Ukraine in Popular Culture: Editorial for a Special Issue
Abstract
This special issue explores how popular culture shapes local, regional, national, and global perceptions of Ukraine amid the ongoing war with Russia. Integrating literatures on popular geopolitics, vernacular and aesthetic IR, and Ukraine studies, we delve into the complexities of the knowledge-making about Ukraine that takes place at the interstices of the everyday, the aesthetic, and the international. Given the mutually implicated relationship between popular culture and world politics, the popular representations of the Ukrainian subject both mirror and shape prevailing narratives, practices, identities, and power relations. But we also inquire into how popular culture serves as a space for political resistance and activism by those existing at the margins of world politics. By centering the Ukrainian perspective in all its multiplicity, the special issue helps to challenge the Western- and Russian-centric prism through which Ukraine has been approached in IR and related disciplines.
Keywords
Ukraine, popular culture, geopolitics, aesthetics, everydayness, vernacular
Author Biography
Elizaveta Gaufman
Elizaveta Gaufman is an Assistant Professor in the Research Centre for the Study of Democratic Cultures and Politics at the University of Groningen.

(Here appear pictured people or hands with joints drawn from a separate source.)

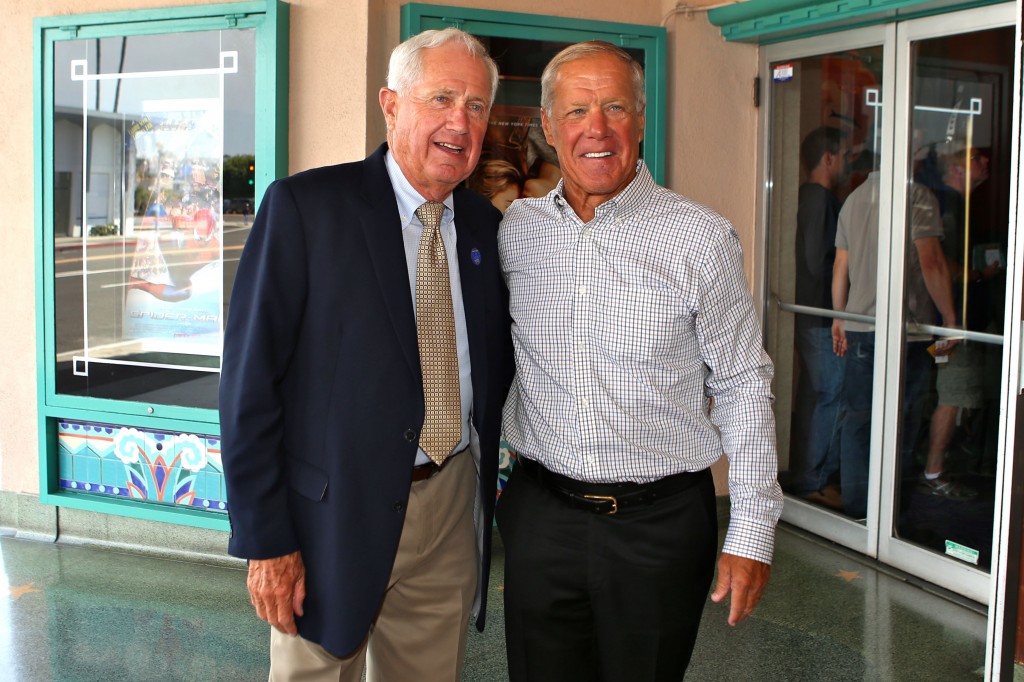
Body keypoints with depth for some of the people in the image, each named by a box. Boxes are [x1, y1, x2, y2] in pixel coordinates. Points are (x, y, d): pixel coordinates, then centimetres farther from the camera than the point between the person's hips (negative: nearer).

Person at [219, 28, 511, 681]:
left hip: (453, 506, 5)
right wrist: (265, 538, -14)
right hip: (336, 513, -4)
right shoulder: (306, 205, -11)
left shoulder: (485, 225, 5)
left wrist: (493, 483, 7)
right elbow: (250, 377, -13)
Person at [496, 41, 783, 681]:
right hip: (541, 514, 3)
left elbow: (744, 388, -5)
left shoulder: (701, 237, -8)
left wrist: (752, 533, -6)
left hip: (661, 523, -2)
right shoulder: (516, 229, 2)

Her research is situated at the intersection of political theory, international relations, media, and cultural studies.
Bohdana Kurylo
Bohdana Kurylo is in the final stages of her PhD at the School of Slavonic and East European Studies of University College London. Her work sits at an intersection of international political sociology, critical security studies, and East European studies. Her new project contemplates the ethics of knowledge production in the context of the Russo-Ukrainian war.